Sewaktuku kecil, aku selalu nempel dengan Ibuku. Kemana-mana aku inginnya sama ibu. Kalau dipikir-pikir, aku rewel sekali waktu itu. Buat ibuku susah. Tak hanya rewel, jika memegang sesuatu sering kujatuhkan. Tanpa sengaja. Genggamanku kurang erat dan memang lemah. Tiap malam aku mengeluh pegal. Sampai ibuku harus terjaga tiap malam untuk memijat kakiku agar aku bisa tertidur. Tak hanya itu, aku juga cacingan. Ibuku harus rela mengambil cacing dari pantatku agar aku bisa tenang dan tidak rewel lagi. Tak berhenti disitu aku merepotkan ibuku. Waktu kecil aku susah makan. Terutama serat. Sehingga membuatku sembelit. Ibuku sampai harus mengambil kotoran dari bokongku secara langsung. Ckckck…. betapa aku anak yang sangat merepotkan.
Terlepas dari betapa merepotkannya diriku, suatu hari ibuku membawaku ke sebuah Yayasan Tumbuh Kembang Anak. Disana aku melihat banyak mainan. Aku tak mengerti kenapa aku dibawa kesana. Tapi disana aku hanya bermain dengan mainan dan tertidur. Dari bilik kamar bermain aku melihat ibuku berbincang dengan psikolog yang memeriksaku. Tapi aku tak sadar kapan diperiksa. Hanya dilontarkan beberapa pertanyaan saja. Mungkin ingatan itu beberapa blur dan hilang karena tak kuanggap penting.
Bertahun-tahun aku memandang Ibuku jauh superior dari Ayahku. Karena aku cukup materialistis saat kecil, ada sebuah moment dimana guru kami mendata penghasilan orang tua murid untuk sumbangan sekolah.

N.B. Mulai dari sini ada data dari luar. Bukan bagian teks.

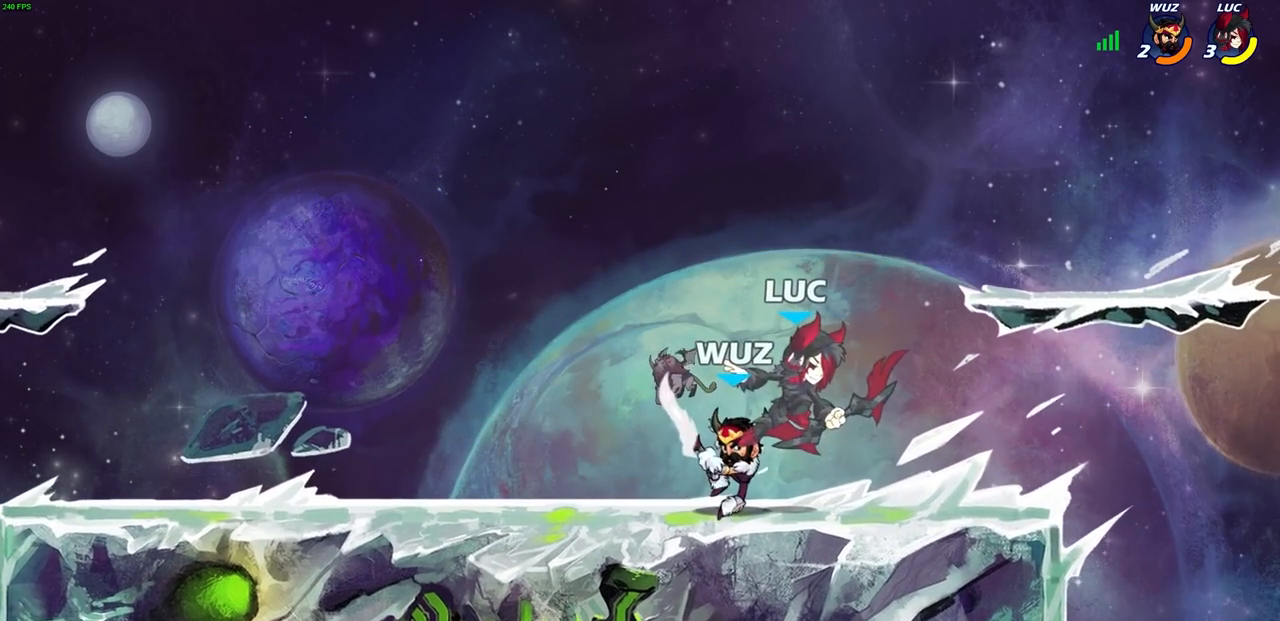
{"buttons": [], "left_stick": "left", "right_stick": "center", "events": [[17, "R2", "up"], [117, "SQUARE", "down"], [217, "SQUARE", "up"], [267, "left_stick", "left"]]}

Disitu aku tahu gaji Ayah dan Ibuku. Gaji Ibuku jauh lebih besar dari gaji Ayah. Disitu aku terus bertanya kepada Ibuku. “Kok ibu mau sih nikah sama Ayah?” heranku seheran-herannya. Waktu itu ibuku jawab “Ya soalnya Ayah tu baik”. “Hah? Baik apanya? orang males dan rokokan gitu kok” protesku. Ibuku hanya tertawa kecil. Tapi aku serius dengan pertanyaanku. Karena aku sering kecewa dengan Ayah yang telat mengantarku ke sekolah, bahkan telat menjemput juga sampai sekolah kosong semua karena murid-murid sudah pada pulang. Mungkin itu kenapa ketika kelas 2 SD aku sudah memutuskan untuk pulang sendiri. Umur sekecil itu aku sudah naik bus 2 kali dengan jarak 20km untuk pulang kerumah, karena jarak sekolahku sangat jauh dari rumah.
Ayahku Keras Kepala
2018 adalah tahun yang berat bagiku dan keluarga. Karena tanpa disangka-sangka, Ibuku yang memiliki pola hidup sehat, terkena Kangker Serviks. Aku waktu itu benar-benar berpikir Ibuku bisa sembuh. Karena dia sangat tahu bagaimana mengurus hidupnya. Dan dia tak akan menolak obat walau itu pahit. Di tahun itu aku baru mengenal Ayahku.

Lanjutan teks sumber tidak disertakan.